■ **TASK ITEM**
For the string "depth", report how many lines in the records below contain it, and nothing more.

[Collected data]
----------
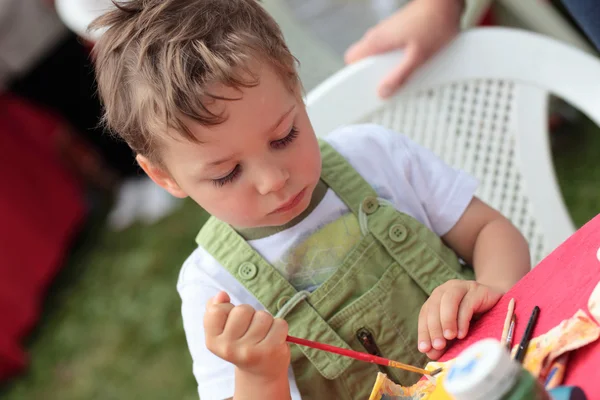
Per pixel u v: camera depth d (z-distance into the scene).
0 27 2.85
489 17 2.39
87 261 3.00
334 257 1.10
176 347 2.48
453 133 1.33
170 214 3.08
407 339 1.07
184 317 1.11
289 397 0.88
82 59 3.07
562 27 2.14
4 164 2.81
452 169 1.22
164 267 2.82
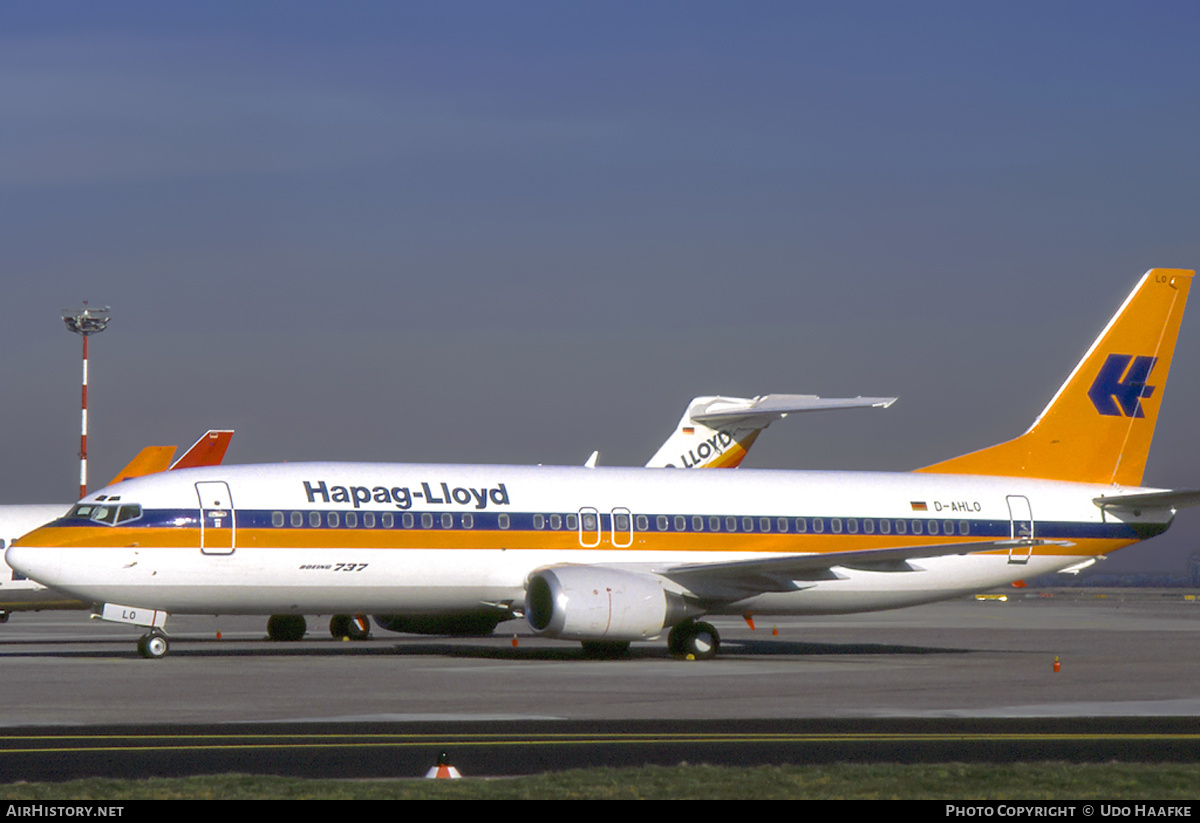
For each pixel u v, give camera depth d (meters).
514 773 67.62
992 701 104.62
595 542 159.88
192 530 144.50
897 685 118.75
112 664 138.12
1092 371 187.88
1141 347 189.38
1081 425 186.88
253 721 89.06
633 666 140.88
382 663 142.75
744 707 99.62
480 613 160.62
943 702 103.81
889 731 85.06
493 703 101.44
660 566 161.12
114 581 142.38
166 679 119.75
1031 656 160.00
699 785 61.00
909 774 64.06
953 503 178.12
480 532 154.75
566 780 62.19
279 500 148.38
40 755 73.00
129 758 71.88
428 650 170.38
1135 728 86.94
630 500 163.12
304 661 144.88
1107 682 122.00
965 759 72.50
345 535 149.25
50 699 102.56
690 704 101.56
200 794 58.16
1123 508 185.50
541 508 158.50
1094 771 64.88
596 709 97.69
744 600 166.62
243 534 146.00
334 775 66.56
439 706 99.00
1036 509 181.25
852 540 172.12
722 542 165.50
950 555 163.38
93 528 143.00
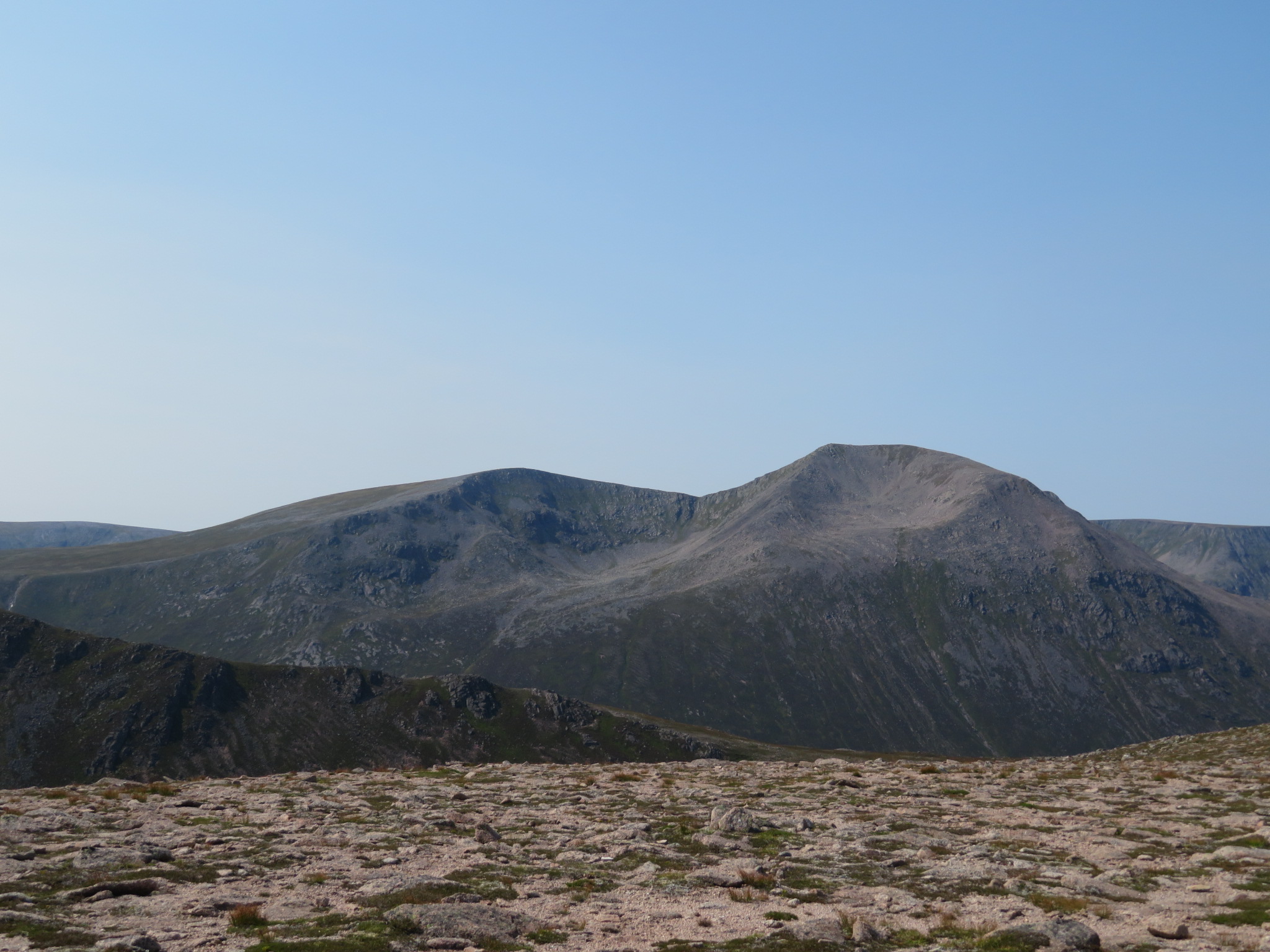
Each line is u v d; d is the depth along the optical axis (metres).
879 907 25.95
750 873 28.83
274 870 28.89
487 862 30.67
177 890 25.94
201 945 20.70
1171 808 42.97
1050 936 21.67
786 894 27.08
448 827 37.81
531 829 37.75
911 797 47.97
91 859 28.56
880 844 34.81
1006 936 21.77
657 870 30.02
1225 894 26.41
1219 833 36.16
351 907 24.44
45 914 22.73
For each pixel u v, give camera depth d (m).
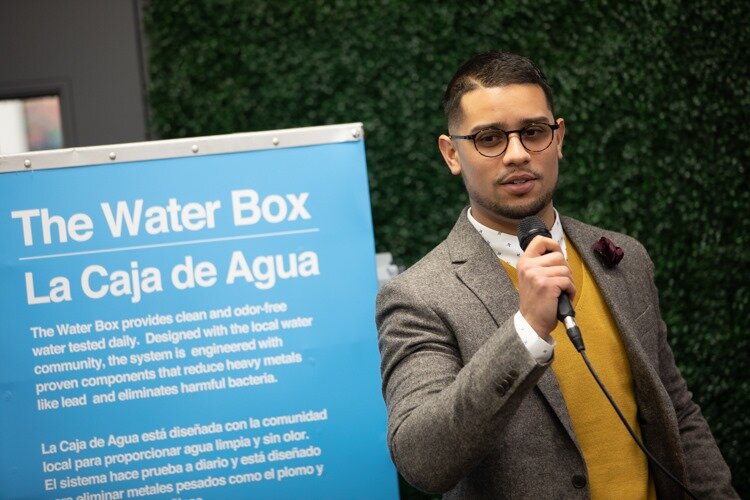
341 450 1.94
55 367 1.91
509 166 1.38
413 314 1.43
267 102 3.05
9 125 3.07
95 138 3.05
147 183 1.94
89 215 1.92
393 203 3.05
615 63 3.07
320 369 1.94
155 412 1.92
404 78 3.06
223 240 1.94
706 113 3.07
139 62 3.06
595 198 3.06
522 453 1.34
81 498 1.90
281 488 1.92
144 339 1.92
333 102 3.06
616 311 1.45
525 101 1.39
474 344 1.38
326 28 3.06
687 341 3.03
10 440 1.89
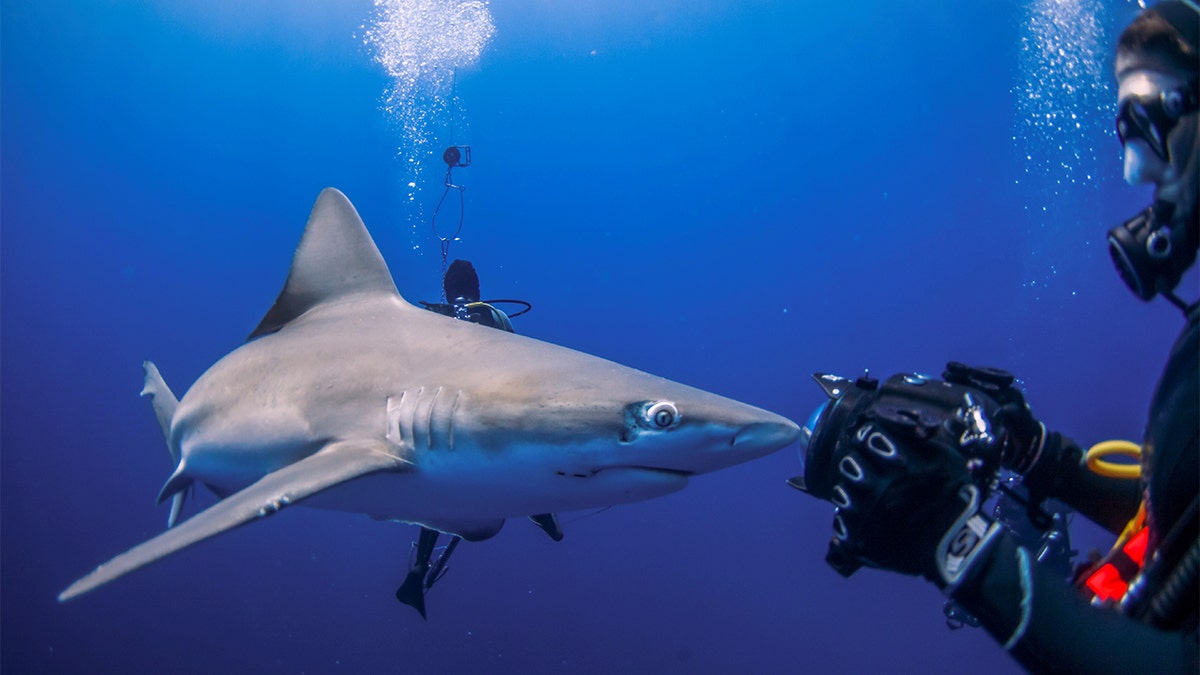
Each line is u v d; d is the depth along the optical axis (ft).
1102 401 74.69
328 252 11.66
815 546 53.47
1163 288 3.38
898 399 3.47
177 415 12.26
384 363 9.92
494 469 8.64
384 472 8.73
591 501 8.80
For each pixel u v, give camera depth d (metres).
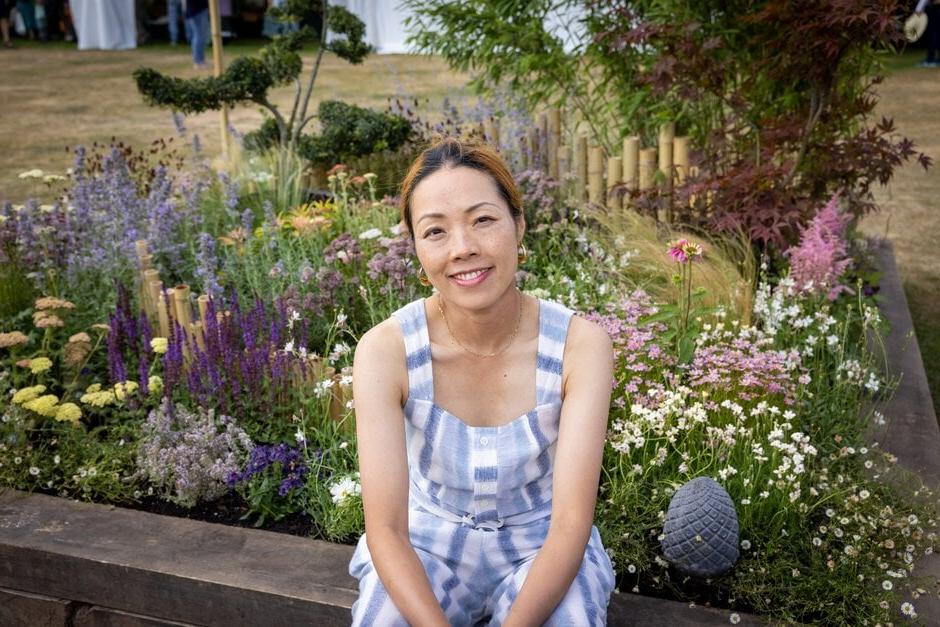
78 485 2.96
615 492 2.62
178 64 14.53
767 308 3.47
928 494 2.72
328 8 5.91
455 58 6.27
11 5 18.75
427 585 1.80
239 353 3.24
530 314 2.04
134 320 3.67
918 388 3.46
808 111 4.46
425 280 2.11
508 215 1.90
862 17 3.65
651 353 3.04
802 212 4.12
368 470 1.91
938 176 7.44
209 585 2.48
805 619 2.34
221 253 4.54
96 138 9.29
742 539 2.55
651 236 4.26
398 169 5.67
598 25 5.43
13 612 2.74
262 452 2.86
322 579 2.47
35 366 3.30
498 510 2.01
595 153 4.95
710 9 4.86
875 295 4.09
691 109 5.33
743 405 2.93
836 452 2.91
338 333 3.54
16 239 4.27
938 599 2.36
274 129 6.41
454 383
----------
■ **COMPLETED EXERCISE**
6